Case report: Uncovering hidden glucose patterns in medicated versus unmedicated bipolar disorder and comorbid type 1 diabetes mellitus.

Introduction: Type 1 diabetes mellitus is characterized by an absolute insulin deficiency requiring the lifetime intensive insulin therapy accompanied by daily self-monitoring, self-management, ongoing education, and complex diabetes care. Regular patient-clinician shared therapeutic decisions based on age, sex, comorbidities, medications, predicted impact of meals, physical activity, stress, hormonal changes, insulin therapy, and patterns of glycemic changes are key for achieving glycemic targets. The impact of various phases of bipolar disorder and their treatment on continuous glucose levels remains unexplored and calls for future assessments. Case presentation: The present case reports a 41-year-old Caucasian female with an established diagnosis of bipolar II disorder and type 1 diabetes mellitus who discontinued long-term mood-stabilizing pharmacotherapy with quetiapine. Real-time continuous glucose monitoring performed before and 6-months following the discontinuation of quetiapine revealed hidden glucose patterns in medicated versus unmedicated bipolar disorder.
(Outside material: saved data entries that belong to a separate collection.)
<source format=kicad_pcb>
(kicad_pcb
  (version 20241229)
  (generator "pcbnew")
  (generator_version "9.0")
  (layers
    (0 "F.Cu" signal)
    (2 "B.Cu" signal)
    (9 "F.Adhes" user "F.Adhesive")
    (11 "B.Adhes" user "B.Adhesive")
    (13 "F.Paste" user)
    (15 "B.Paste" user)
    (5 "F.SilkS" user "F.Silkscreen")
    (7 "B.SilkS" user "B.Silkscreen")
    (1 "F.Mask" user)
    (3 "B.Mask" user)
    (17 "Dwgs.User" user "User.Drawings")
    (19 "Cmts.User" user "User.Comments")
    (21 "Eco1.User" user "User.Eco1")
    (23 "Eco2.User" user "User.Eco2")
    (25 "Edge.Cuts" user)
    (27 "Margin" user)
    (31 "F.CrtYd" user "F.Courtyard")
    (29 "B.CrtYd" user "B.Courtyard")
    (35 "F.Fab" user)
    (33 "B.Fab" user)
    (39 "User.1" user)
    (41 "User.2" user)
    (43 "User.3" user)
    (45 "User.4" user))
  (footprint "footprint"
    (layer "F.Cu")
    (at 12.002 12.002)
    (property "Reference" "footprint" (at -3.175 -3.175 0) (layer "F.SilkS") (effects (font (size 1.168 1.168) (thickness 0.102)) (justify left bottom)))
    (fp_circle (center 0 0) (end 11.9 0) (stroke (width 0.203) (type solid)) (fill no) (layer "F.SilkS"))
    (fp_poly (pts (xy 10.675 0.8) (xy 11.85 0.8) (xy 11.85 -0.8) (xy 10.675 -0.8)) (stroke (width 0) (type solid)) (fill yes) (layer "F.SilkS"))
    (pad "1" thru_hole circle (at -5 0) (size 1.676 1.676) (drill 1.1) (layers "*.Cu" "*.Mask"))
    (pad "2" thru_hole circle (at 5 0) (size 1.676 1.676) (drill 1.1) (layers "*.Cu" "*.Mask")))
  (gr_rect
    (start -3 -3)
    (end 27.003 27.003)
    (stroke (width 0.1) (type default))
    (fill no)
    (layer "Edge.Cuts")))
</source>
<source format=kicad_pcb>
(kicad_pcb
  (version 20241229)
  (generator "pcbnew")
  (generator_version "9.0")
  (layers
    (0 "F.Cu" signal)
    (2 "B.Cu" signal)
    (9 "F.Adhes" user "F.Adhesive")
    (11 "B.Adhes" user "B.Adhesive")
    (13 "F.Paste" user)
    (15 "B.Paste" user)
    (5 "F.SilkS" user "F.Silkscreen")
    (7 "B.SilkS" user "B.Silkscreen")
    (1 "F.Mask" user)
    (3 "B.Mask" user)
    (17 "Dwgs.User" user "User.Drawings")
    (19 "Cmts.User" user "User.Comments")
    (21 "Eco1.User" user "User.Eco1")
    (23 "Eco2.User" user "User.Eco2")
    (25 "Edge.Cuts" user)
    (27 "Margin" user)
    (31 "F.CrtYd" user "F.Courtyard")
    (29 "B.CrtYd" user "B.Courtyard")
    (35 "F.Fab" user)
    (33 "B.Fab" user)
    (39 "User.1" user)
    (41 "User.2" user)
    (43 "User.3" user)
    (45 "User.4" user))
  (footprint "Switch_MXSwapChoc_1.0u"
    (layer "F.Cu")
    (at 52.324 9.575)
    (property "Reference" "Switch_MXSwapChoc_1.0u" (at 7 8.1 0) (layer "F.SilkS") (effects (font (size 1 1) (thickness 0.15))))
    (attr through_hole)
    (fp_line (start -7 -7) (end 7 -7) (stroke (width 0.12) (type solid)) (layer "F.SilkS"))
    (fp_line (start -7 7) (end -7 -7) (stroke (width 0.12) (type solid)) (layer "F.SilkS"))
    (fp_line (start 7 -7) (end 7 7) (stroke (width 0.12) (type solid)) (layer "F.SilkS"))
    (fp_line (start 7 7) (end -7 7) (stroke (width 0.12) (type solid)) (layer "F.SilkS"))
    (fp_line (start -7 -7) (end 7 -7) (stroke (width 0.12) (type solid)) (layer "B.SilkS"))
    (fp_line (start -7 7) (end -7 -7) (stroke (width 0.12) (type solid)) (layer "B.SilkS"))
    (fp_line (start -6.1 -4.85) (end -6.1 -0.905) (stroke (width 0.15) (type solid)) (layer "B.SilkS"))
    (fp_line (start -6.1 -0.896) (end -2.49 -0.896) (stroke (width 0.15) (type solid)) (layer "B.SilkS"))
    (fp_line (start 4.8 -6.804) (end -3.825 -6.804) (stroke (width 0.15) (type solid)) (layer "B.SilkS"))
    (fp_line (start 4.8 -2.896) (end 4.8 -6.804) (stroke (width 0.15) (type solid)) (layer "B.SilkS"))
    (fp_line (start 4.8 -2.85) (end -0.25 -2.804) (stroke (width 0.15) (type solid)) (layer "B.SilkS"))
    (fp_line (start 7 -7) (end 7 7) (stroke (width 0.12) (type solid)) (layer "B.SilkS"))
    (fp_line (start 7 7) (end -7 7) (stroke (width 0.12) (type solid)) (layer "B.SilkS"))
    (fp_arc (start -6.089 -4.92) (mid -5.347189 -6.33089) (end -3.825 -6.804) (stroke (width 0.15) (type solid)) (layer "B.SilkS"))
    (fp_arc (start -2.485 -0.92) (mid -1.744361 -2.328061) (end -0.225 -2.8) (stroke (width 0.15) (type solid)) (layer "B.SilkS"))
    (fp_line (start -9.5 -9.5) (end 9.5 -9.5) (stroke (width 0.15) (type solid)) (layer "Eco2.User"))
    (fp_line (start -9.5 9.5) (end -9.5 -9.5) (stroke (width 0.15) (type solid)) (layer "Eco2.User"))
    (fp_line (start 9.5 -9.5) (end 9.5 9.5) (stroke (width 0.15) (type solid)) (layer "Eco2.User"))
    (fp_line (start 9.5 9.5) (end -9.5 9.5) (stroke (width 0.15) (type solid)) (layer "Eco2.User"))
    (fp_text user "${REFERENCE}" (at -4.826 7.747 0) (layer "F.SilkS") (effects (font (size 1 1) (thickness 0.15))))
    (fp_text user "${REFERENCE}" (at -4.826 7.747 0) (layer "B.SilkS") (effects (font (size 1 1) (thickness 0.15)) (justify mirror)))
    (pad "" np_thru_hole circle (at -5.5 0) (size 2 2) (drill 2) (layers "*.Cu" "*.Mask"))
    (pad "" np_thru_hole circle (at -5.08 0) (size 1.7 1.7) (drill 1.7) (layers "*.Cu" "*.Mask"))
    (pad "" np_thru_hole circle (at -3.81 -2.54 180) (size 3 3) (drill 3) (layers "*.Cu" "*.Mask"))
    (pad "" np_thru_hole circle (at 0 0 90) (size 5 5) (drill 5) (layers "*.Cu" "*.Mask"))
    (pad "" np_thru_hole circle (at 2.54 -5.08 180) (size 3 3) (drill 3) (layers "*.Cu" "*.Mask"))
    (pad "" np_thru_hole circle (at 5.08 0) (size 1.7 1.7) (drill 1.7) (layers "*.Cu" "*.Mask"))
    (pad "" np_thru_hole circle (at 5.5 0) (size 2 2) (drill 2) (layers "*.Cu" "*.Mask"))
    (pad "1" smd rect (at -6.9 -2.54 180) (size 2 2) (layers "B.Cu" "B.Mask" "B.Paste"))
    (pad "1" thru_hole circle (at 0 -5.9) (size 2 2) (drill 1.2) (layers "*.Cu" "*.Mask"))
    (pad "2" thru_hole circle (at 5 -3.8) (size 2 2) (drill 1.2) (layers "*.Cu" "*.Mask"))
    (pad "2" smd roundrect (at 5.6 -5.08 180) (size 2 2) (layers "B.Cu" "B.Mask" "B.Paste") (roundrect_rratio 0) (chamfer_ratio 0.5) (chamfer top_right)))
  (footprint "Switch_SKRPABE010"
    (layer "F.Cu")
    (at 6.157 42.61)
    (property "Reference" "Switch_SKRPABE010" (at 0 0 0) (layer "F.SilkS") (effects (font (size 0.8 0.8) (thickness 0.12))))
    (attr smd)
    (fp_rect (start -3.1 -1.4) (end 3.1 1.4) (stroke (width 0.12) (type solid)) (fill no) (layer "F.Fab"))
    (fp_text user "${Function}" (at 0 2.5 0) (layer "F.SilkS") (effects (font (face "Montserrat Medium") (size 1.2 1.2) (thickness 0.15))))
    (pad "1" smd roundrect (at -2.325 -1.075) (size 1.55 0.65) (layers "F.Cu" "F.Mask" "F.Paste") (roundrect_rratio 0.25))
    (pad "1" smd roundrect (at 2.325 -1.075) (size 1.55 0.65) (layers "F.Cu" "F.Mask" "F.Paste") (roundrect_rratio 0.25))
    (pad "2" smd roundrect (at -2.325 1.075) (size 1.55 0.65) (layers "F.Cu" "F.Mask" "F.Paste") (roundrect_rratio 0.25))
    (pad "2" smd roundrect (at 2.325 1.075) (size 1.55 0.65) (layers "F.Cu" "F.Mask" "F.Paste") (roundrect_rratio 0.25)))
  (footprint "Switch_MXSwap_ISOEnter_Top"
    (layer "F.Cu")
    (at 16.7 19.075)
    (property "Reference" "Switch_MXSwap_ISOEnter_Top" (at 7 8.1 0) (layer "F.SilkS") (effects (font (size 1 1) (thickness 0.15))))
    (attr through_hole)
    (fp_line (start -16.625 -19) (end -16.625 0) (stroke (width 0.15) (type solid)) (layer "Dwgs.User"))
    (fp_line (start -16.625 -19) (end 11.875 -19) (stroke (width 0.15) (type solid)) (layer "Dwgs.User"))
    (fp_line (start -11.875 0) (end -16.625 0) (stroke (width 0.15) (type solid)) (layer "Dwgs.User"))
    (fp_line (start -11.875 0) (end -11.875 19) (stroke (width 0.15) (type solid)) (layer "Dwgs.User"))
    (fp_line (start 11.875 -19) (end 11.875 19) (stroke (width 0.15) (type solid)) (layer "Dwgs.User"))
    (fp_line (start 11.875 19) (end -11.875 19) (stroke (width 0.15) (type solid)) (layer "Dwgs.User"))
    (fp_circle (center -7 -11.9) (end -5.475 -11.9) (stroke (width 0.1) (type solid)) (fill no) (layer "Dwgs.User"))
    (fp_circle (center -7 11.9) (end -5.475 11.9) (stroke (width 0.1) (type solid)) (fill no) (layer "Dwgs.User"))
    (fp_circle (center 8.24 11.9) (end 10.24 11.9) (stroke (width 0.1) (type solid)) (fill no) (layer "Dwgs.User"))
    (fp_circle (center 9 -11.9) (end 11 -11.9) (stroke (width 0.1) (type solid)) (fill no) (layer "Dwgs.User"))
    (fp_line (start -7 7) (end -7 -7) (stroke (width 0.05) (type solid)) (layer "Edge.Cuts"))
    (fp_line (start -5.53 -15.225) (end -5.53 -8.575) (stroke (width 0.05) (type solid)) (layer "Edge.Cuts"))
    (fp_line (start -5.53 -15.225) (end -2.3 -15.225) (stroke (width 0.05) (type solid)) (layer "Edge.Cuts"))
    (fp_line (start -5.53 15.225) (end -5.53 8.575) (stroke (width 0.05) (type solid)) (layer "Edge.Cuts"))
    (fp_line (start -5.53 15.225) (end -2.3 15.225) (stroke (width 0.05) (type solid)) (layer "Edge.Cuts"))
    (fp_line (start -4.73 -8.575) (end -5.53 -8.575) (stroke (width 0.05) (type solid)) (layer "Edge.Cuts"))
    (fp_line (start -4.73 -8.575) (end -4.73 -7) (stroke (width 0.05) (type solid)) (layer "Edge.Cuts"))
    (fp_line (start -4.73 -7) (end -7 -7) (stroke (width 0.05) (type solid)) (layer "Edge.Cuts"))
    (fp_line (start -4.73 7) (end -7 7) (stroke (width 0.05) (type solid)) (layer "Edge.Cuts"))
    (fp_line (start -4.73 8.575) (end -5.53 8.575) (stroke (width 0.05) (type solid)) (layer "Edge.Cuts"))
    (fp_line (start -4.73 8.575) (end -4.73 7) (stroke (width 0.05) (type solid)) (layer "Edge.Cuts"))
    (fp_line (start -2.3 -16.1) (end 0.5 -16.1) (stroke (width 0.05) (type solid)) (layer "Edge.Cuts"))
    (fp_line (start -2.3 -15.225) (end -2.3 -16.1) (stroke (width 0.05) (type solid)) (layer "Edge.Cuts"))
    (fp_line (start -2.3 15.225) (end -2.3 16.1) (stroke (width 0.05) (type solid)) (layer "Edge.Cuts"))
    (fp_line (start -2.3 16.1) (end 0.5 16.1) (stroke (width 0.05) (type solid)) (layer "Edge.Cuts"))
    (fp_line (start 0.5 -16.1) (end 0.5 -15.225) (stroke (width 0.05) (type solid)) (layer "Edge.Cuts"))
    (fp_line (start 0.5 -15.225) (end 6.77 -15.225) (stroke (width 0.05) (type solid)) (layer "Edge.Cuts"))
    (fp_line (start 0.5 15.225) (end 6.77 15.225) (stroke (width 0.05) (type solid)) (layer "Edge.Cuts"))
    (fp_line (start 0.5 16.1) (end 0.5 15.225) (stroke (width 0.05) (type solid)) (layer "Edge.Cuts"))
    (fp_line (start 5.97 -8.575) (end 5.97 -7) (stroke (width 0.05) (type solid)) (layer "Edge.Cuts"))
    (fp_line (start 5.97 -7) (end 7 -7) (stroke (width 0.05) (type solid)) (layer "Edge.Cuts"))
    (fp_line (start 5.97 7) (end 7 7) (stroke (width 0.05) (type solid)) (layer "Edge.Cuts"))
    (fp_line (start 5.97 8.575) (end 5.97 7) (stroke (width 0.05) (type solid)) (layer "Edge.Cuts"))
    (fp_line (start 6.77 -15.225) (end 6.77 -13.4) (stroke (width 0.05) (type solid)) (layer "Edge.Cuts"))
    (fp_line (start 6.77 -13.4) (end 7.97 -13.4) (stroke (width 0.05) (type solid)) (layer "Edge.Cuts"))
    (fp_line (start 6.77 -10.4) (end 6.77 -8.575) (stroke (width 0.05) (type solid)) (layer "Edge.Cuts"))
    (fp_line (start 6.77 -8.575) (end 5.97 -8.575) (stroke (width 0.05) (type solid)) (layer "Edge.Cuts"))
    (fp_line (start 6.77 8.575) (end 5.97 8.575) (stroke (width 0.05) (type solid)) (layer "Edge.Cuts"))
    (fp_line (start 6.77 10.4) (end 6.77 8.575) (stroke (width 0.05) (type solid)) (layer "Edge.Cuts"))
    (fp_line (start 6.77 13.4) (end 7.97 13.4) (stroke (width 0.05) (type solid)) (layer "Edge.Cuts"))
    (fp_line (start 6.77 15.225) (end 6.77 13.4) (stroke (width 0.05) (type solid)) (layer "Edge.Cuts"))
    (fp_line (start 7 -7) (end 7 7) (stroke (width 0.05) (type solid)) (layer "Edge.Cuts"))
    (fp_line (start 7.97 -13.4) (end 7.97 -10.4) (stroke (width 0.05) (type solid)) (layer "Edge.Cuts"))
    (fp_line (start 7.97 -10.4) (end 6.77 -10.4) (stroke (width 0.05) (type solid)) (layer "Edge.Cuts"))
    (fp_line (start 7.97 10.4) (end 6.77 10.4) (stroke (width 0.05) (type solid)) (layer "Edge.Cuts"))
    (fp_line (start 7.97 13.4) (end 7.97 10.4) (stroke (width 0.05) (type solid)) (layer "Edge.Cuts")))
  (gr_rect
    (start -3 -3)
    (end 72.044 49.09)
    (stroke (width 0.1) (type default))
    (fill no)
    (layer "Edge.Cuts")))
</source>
Despite the known adverse metabolic effects of quetiapine, the continuous glucose monitoring captured more stable and near-normal continuous glucose values during the antipsychotic treatment compared to unmedicated stages of bipolar disorder with considerably higher glucose values and glucose variability. Conclusion: The case report highlights the importance of the ongoing psychopharmacotherapy of bipolar disorder in comorbid type 1 diabetes mellitus to reduce mood-induced reactivity, emotional urgency, and non-emotional impulsivity that may contribute to dysglycemia. If not effectively treated, the "bipolar diabetes" is likely to progress to multiple psychiatric and somatic complications. The bidirectional links between the phases of bipolar disorder and the corresponding continuous glucose patterns can help advance clinical decision-making and yield innovative1 research that can translate into efficacious clinical practice.